Hydroplaning (Aquaplaning) - Smart Motorist
Hydroplaning (called aquaplaning in Europe and Asia) occurs when water on the roadway accumulates in front of your vehicle's tires faster that the weight of your vehicle can push it out of the way. The water pressure can cause your car to rise up and slide on top of a thin layer of water between your tires and the road. While hydroplaning your vehicle rides on top of the water, like a water skier on a lake. In less than a second, your car can completely lose contact with the road, putting you in immediate danger of sliding out of your lane. This usually happens at higher speeds, over 40 miles per hour. Try to imagine your vehicle traveling at a high rate of speed on a sheet of ice: that image approximates what will happen if you try to brake or steer while hydroplaning.

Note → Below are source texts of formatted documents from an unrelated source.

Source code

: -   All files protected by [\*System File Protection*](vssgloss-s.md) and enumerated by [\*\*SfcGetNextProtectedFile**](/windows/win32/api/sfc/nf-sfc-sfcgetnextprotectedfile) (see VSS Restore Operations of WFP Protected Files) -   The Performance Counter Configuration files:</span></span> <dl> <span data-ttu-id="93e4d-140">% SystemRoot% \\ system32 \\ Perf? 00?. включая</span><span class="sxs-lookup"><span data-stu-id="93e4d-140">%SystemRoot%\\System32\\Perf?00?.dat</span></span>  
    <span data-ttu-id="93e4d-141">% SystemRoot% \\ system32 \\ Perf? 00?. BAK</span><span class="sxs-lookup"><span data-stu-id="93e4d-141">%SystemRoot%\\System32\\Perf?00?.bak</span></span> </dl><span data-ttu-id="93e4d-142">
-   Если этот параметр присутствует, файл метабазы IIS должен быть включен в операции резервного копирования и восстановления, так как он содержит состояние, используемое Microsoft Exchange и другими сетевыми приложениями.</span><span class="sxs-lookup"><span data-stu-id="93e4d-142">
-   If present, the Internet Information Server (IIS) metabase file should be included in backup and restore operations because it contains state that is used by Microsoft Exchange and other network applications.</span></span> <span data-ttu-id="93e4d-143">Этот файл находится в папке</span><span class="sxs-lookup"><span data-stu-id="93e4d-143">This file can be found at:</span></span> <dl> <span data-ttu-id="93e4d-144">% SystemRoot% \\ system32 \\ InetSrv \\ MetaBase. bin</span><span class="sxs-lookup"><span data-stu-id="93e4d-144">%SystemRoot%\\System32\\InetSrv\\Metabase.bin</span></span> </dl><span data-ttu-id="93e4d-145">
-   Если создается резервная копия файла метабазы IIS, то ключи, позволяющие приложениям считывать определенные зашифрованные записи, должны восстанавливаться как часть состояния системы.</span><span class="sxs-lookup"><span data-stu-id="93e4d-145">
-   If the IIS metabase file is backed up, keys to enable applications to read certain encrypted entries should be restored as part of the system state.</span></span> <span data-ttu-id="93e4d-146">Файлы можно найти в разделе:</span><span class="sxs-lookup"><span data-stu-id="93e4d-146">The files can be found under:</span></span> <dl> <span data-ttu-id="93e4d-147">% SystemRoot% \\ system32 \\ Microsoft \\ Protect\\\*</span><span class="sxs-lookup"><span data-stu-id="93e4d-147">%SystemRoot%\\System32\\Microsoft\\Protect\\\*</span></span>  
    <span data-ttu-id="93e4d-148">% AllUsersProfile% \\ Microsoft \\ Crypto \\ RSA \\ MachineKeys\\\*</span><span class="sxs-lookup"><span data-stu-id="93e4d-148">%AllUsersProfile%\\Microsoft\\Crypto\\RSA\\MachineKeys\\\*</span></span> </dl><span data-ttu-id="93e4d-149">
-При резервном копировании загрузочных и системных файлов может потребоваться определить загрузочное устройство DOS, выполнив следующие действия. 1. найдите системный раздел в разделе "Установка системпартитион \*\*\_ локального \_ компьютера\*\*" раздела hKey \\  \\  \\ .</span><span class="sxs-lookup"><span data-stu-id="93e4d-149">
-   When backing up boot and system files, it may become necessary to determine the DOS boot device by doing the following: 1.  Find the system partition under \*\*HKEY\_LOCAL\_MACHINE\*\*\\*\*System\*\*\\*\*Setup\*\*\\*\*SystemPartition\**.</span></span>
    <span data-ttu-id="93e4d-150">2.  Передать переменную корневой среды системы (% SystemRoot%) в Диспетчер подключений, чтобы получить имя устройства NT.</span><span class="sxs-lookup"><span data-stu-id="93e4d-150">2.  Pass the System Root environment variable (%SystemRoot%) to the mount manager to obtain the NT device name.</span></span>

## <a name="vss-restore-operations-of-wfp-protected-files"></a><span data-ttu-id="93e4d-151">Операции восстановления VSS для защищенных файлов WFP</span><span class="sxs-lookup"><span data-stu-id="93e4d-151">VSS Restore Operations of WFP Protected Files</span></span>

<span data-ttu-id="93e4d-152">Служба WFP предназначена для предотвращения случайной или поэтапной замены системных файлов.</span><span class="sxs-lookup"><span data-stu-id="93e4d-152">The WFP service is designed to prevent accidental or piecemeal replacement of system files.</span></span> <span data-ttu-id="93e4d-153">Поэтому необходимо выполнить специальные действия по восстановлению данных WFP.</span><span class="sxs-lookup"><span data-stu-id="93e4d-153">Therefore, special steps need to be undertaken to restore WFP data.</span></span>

The 3 main factors that contribute to hydroplaning:
Vehicle speed. As speed increases, wet traction is considerably reduced. Since hydroplaning can result in a complete loss of traction and vehicle control, you should always reduce speed, paying attention to the traffic around you.
Tire tread depth. As your tires become worn, their ability to resist hydroplaning is reduced.
Water depth. The deeper the water, the sooner you will lose traction, although even thin water layers can cause a loss of traction, including at low speeds.